A proposal he had made in early March in Brussels to establish a special programme directed at combating Covid-19 was “unanimously rejected” by the ERC’s governing body, he claimed.
Later attempts to fund the best scientists following discussions with Von der Leyen herself had also “disintegrated upon impact” with the layers of European commission bureaucracy, Ferrari said.
“I believed this [programme] justified by the expected burden of death, suffering, societal transformation, and economic devastation, especially striking the less fortunate, the weakest in the societies of the world,” Ferrari wrote. “I thought that at a time like this, the very best scientists in the world should be provided with resources and opportunities to fight the pandemic, with new drugs, new vaccines, new diagnostic tools, new behavioural dynamic approaches based on science, to replace the oft-improvised intuitions of political leaders.”
Ferrari’s said his initial proposal had been rejected on the grounds that the ERC’s role was to fund from the “bottom up” rather than dictate the areas where scientists should focus.
“I argued that this was not the time for scientific governance to worry excessively about the subtleties of the distinctions between bottom-up versus top-down research, or whether all scientific sectors would benefit similarly from a broad initiative on Covid-19,” Ferrari wrote. “So, I was clearly disappointed, and deeply disturbed, by the unanimous rejection.”

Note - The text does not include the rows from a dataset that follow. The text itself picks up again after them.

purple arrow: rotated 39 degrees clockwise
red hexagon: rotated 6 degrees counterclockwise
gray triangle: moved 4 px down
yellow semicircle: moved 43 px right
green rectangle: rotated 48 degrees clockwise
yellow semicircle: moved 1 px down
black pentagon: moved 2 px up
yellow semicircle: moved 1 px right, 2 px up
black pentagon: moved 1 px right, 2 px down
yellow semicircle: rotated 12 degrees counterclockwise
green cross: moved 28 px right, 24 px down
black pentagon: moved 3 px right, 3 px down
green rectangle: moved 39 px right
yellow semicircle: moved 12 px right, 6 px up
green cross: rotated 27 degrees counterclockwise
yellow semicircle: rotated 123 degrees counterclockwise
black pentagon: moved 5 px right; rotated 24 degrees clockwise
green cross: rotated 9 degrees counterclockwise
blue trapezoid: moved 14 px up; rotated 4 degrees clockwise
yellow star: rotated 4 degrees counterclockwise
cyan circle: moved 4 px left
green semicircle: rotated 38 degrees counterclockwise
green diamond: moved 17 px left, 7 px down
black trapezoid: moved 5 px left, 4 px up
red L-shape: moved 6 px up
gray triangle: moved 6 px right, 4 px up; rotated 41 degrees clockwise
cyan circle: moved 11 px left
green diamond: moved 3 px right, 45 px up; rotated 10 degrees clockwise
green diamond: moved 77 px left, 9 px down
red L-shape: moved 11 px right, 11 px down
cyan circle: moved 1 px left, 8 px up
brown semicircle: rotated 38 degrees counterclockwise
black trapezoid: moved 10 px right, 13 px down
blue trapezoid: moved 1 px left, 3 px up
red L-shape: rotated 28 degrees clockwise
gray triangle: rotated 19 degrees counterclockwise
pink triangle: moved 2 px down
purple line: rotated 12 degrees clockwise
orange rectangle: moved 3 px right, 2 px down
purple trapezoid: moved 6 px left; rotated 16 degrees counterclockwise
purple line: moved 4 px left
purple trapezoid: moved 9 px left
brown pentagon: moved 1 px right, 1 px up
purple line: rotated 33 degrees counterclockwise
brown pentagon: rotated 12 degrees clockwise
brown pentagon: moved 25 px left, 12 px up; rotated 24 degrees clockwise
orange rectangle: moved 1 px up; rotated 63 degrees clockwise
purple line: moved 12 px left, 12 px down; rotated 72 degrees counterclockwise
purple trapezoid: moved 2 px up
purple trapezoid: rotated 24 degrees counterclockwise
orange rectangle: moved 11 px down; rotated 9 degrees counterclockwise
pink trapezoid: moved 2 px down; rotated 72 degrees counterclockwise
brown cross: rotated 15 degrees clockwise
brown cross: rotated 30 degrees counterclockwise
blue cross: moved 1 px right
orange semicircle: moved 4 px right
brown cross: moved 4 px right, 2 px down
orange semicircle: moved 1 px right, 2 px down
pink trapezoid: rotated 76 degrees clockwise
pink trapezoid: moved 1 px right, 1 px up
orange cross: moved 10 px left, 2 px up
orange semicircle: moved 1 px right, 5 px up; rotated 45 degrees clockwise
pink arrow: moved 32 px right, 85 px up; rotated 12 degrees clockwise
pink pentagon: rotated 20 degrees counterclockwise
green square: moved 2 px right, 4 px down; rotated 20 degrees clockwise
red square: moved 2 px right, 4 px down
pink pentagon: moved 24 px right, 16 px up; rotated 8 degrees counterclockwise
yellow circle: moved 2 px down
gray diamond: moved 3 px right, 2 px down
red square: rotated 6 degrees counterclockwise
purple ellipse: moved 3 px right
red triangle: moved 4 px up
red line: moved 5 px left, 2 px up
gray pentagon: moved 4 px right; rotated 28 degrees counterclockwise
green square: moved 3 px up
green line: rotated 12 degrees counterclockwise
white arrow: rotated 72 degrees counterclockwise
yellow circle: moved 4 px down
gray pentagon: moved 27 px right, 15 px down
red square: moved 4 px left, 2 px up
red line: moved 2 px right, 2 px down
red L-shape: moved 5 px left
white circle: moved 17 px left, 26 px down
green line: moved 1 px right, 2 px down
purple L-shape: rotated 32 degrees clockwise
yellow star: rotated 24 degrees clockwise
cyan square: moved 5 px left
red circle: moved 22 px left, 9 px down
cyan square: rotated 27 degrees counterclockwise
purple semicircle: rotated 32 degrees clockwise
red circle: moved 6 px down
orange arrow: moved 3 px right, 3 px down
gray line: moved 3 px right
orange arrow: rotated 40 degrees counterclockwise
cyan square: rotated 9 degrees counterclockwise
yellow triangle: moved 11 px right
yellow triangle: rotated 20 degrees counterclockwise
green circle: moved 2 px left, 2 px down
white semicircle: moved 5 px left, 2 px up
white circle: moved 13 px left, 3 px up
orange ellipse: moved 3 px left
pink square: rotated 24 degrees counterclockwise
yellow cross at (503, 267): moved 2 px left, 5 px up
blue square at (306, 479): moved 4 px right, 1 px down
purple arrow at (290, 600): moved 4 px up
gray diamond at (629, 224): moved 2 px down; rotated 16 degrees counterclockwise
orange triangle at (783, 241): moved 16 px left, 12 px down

Ferrari said he had been motivated by the belief “the very best should pick up their best weapons, and go to the frontier, to the frontlines, to defeat this formidable enemy”.
The ERC is the EU’s chief funder of scientists seeking breakthroughs at the very frontiers of our knowledge.
Since its establishment in 2007, it has helped seven researchers win Nobel prizes. Three of its grant recipients were responsible for the first image of a black hole, which made headlines around the world last year.
Ferrari said Von der Leyen had later “personally reached out asking for my input on how the pandemic might be addressed”. But his contact with the commission president had “created an internal political thunderstorm” and his plans came to nothing, he added.
Ferrari wrote that more broadly the EU had failed to live up to its ideals in dealing with coronavirus, with member states failing to offer aid to the countries most impacted, including Italy, when it was needed most.
In the latest development finance ministers failed on Tuesday evening to come to agreement on how they would fund the rebuilding of the European economy, with the richer northern states resisting plans for new instruments that would make borrowing on the financial markets cheaper for the south and more expensive for them.
Ferrari writes: “I have been extremely disappointed by the European response to Covid-19, for what pertains to the complete absence of coordination of health care policies among member states, the recurrent opposition to cohesive financial support initiatives, the pervasive one-sided border closures, and the marginal scale of synergistic scientific initiatives.
“I have lost faith in the system itself. And now the times require decisive, focused, and committed actions – a call to responsibility for all those that have an aspiration to make a difference against this devastating tragedy.”